Thursday, February 9, 2012

Stumble; pick yourself up gently.

I've stumbled a bit. I was doing really well with my word and my new (as yet mostly undisclosed) New Year's goals, and then I faltered.

My daily journaling project is going well, my photography project is running along smoothly, and I'm enjoying both of those very much. But I've come to a point with one of my other new beginnings where I've stopped (though not with intention) and I'm not sure where to go from here, or how to begin again. My method wasn't working for me as well as I'd hoped; it's proving not to be as effective as my approach for these other ongoing projects. I think I simply need a new angle.

And yet, I find myself struggling against that negative inner critic who reminds me of all my past failures as evidence of the outcome of this current project. I find myself arguing with her about what this stumble on the path toward my goal really means about me. The nicer, rational part of me thinks it means I'm human and fallible what!?

Today I'm wondering:

What is the best solution when you stumble—or fall down, perhaps never to regain the same path—on a journey? Is it a marker of imminent failure? Is it evidence of your past patterns of failure beginning to play themselves out in a brand new glorious way? Maybe this is really just an opportunity to remind myself to be gentle. Maybe it doesn't mean I should give up on my goal or stop persevering.

I'm finding that perseverance and being gentle and kind to myself are not mutually exclusive. After all, I made each of these goals in an effort to improve myself in some way. What better moment than this to take the opportunity to be supportive of myself when I'm not feeling totally successful?

Persevere with gentleness. I'll try on this new mantra for a while and see how it serves me.

What do you do when you stumble? Would you change that response in any way? What's the best advice you have to support others going through this same type of struggle? I'd be honored to learn from all your wisdom.

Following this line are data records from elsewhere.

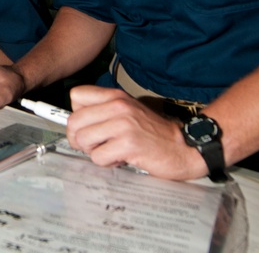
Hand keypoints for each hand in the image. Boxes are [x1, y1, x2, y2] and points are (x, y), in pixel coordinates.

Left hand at [67, 85, 205, 179]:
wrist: (184, 146)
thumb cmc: (154, 132)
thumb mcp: (128, 111)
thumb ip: (103, 111)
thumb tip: (74, 122)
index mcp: (115, 96)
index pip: (76, 96)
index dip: (77, 114)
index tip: (87, 126)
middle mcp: (118, 106)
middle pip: (74, 122)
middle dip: (80, 139)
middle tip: (95, 145)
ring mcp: (123, 124)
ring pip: (83, 140)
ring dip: (93, 152)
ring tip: (111, 151)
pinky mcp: (128, 144)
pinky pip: (98, 157)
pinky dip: (107, 163)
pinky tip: (121, 158)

  1. Yes, there is so much pressure to be perfect! I used to give myself a really hard time for "quitting," probably because that's what coaches, teachers, movies, etc drill into us from an early age. But this past fall I started running and over the past few months I've learned that collecting a long string of never-misses is not the only way to succeed. Jumping back in again in spite of the misses works too. I quit running a couple of times and still went on to finish a 5K (slowly), and am training to do a 10K the last of March. Jumping back in wasn't as hard as I thought, but I definitely think I am less likely to do it, no matter what the goal, when I am hard on myself and feeling awful about what I haven't yet accomplished.

  2. Be kind to yourself, be gentle with yourself. You are a marvelous, wonderful, one of a kind person and I love you just as you are!Peggy

  3. Maybe reevaluate your measure of success? Sometimes goals need to be adjusted - that's not a failure, it might not even be a "stumble," it's just the reality of the situation - and realities change from the time we make goals, to the time we are on the journey to completing them.

  4. I have learned that the inner critic is trying to help -- misguided, harsh, but trying to protect. I have to listen to her with compassion for where she's coming from, what she's experienced, and what she's trying to do -- even while I set aside her misguided and harsh recriminations and advice. It sounds so hokey... but it helps.